I'll add to this that low-paying companies tend to drastically overestimate the impact that other positive aspects of management can have on your life. I have friends. I don't need my employer to be my friend, I need my employer to pay me.

In recent years, I've worked for clients that didn't give me the information I needed to do my job and then were mad when the work was delayed. Every pay cycle I got paid and every night I went home and slept like a baby.

Contrast this with early in my career when I was at times struggling to make rent. My managers at that time weren't bad so much as unmemorable: what I remember is being unable to sleep because I was worried about how I was going to make ends meet.

The things employers do besides pay their employees usually just don't have the impact on workers' lives they sometimes think they do. Outside of egregious outliers like verbal, sexual, or physical abuse, there really isn't much a manager can do that's going to impact their workers as much as stable pay and benefits.

You're not wrong, but that's not the full story here tho, at least not in my experience.

Worst job I ever had paid about 60% of what I usually earn, and I was told of by the manager for pointing out that there were compilation errors in our master branch (at this place, anything pushed to master was automatically deployed into production, with zero testing. The only reason prod didn't burn that day was because the pipeline crashed when it couldn't produce the jar file)
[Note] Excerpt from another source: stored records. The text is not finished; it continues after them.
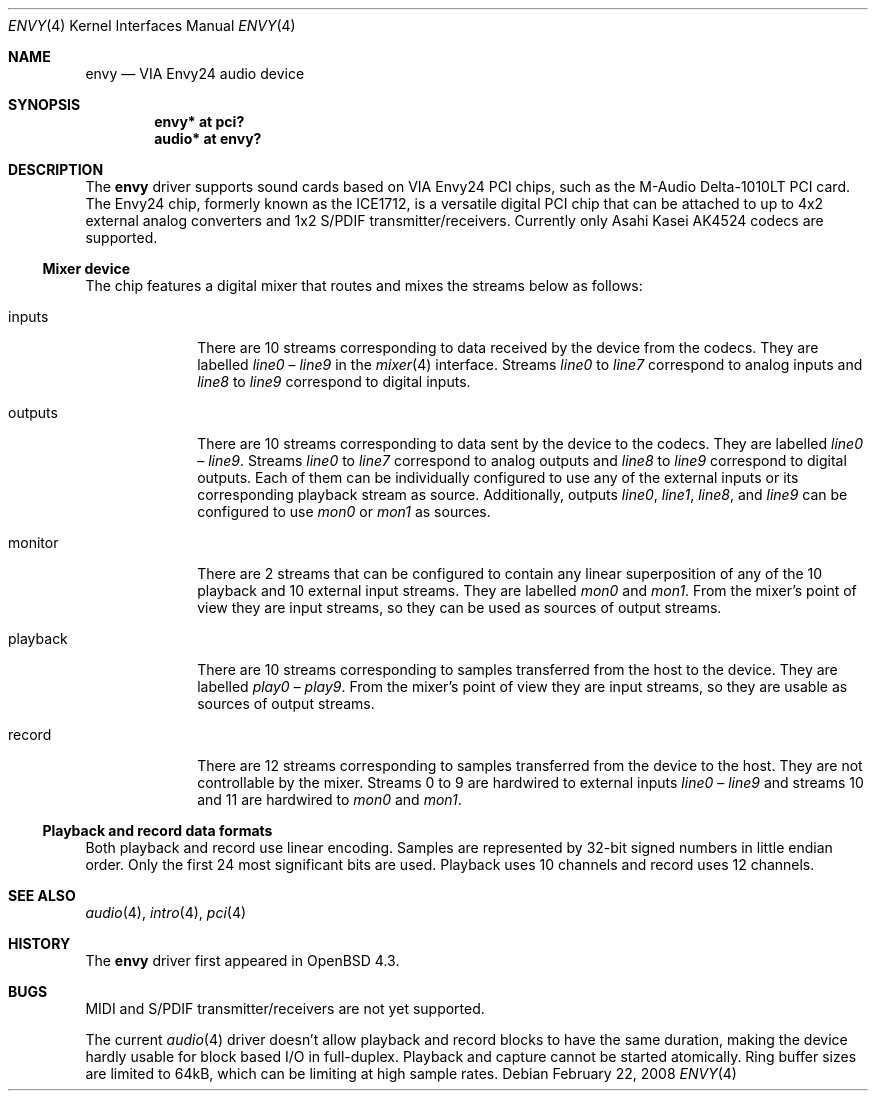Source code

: .\" $OpenBSD: envy.4,v 1.4 2008/02/22 07:55:02 ratchov Exp $
.\"
.\" Copyright (c) 2007 Alexandre Ratchov <alex@caoua.org>
.\"
.\" Permission to use, copy, modify, and distribute this software for any
.\" purpose with or without fee is hereby granted, provided that the above
.\" copyright notice and this permission notice appear in all copies.
.\"
.\" THE SOFTWARE IS PROVIDED "AS IS" AND THE AUTHOR DISCLAIMS ALL WARRANTIES
.\" WITH REGARD TO THIS SOFTWARE INCLUDING ALL IMPLIED WARRANTIES OF
.\" MERCHANTABILITY AND FITNESS. IN NO EVENT SHALL THE AUTHOR BE LIABLE FOR
.\" ANY SPECIAL, DIRECT, INDIRECT, OR CONSEQUENTIAL DAMAGES OR ANY DAMAGES
.\" WHATSOEVER RESULTING FROM LOSS OF USE, DATA OR PROFITS, WHETHER IN AN
.\" ACTION OF CONTRACT, NEGLIGENCE OR OTHER TORTIOUS ACTION, ARISING OUT OF
.\" OR IN CONNECTION WITH THE USE OR PERFORMANCE OF THIS SOFTWARE.
.\"
.Dd $Mdocdate: February 22 2008 $
.Dt ENVY 4
.Os
.Sh NAME
.Nm envy
.Nd VIA Envy24 audio device
.Sh SYNOPSIS
.Cd "envy* at pci?"
.Cd "audio* at envy?"
.Sh DESCRIPTION
The
.Nm
driver supports sound cards based on VIA Envy24 PCI chips,
such as the M-Audio Delta-1010LT PCI card.
The Envy24 chip, formerly known as the ICE1712, is a versatile digital
PCI chip that can be attached to
up to 4x2 external analog converters and 1x2 S/PDIF transmitter/receivers.
Currently only Asahi Kasei AK4524 codecs are supported.
.Ss Mixer device
The chip features a digital mixer that routes and mixes the
streams below as follows:
.Bl -tag -width playback
.It Dv inputs
There are 10 streams corresponding to data received by the
device from the codecs.
They are labelled
.Va line0
\(en
.Va line9
in the
.Xr mixer 4
interface.
Streams
.Va line0
to
.Va line7
correspond to analog inputs and
.Va line8
to
.Va line9
correspond to
digital inputs.
.It Dv outputs
There are 10 streams corresponding to data sent by the device to the codecs.
They are labelled
.Va line0
\(en
.Va line9 .
Streams
.Va line0
to
.Va line7
correspond to analog outputs and
.Va line8
to
.Va line9
correspond to digital outputs.
Each of them can be individually configured to use any of
the external inputs or its corresponding playback stream as source.
Additionally, outputs
.Va line0 , line1 , line8 ,
and
.Va line9
can be configured to use
.Va mon0
or
.Va mon1
as sources.
.It Dv monitor
There are 2 streams that can be configured to contain any linear
superposition of any of the 10 playback and 10 external input streams.
They are labelled
.Va mon0
and
.Va mon1 .
From the mixer's point of view they are input streams,
so they can be used as sources of output streams.
.It Dv playback
There are 10 streams corresponding to samples transferred
from the host to the device.
They are labelled
.Va play0
\(en
.Va play9 .
From the mixer's point of view they are input streams,
so they are usable as sources of output streams.
.It Dv record
There are 12 streams corresponding to samples transferred
from the device to the host.
They are not controllable by the mixer.
Streams 0 to 9 are hardwired to external inputs
.Va line0
\(en
.Va line9
and streams 10 and 11 are hardwired to
.Va mon0
and
.Va mon1 .
.El
.Ss Playback and record data formats
Both playback and record use linear encoding.
Samples are represented by 32-bit signed numbers in little endian order.
Only the first 24 most significant bits are used.
Playback uses 10 channels and record uses 12 channels.
.Sh SEE ALSO
.Xr audio 4 ,
.Xr intro 4 ,
.Xr pci 4
.Sh HISTORY
The
.Nm
driver first appeared in
.Ox 4.3 .
.Sh BUGS
MIDI and S/PDIF transmitter/receivers are not yet supported.
.Pp
The current
.Xr audio 4
driver doesn't allow playback and record blocks to have the same duration,
making the device hardly usable for block based I/O in full-duplex.
Playback and capture cannot be started atomically.
Ring buffer sizes are limited to 64kB,
which can be limiting at high sample rates.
(Well, prod did burn that day, it burned every day at this place, but none of those fires were because of the non-compiling commit in question)

There were a lot of other problems at this place, but that was the day I handed in my resignation.

Would you have tolerated that if you getting paid 1.5 or 2x instead of 0.6x? Maybe you wouldn't, but on average many would be ok with that environment for higher pay. One interesting data point is that places that pay higher than the market on average have much higher rate of retention as well. Barring some egregious conditions, many will tolerate an non-ideal environment for better than market pay.
I'm not sure if I would've tolerated it or not, I was in a tight spot financially when I took the job so I might have tolerated it for a bit longer at least if the pay was 2x my normal rate.

But I still would've hated every second of it. At 10x I definitely would've tolerated it for longer, but only by steeling myself with the thought that if I work 12 more months, I can basically retire afterwards.

> Worst job I ever had paid about 60% of what I usually earn, and I was told of by the manager for pointing out that there were compilation errors in our master branch (at this place, anything pushed to master was automatically deployed into production, with zero testing.

Out of curiosity, how long did it take from hiring day to resignation for this to become apparent?

I first started considering resigning after about 3 months, but I was in tight spot financially at the time so I stuck around for 6 months in the end. It was soul crushing and terrible.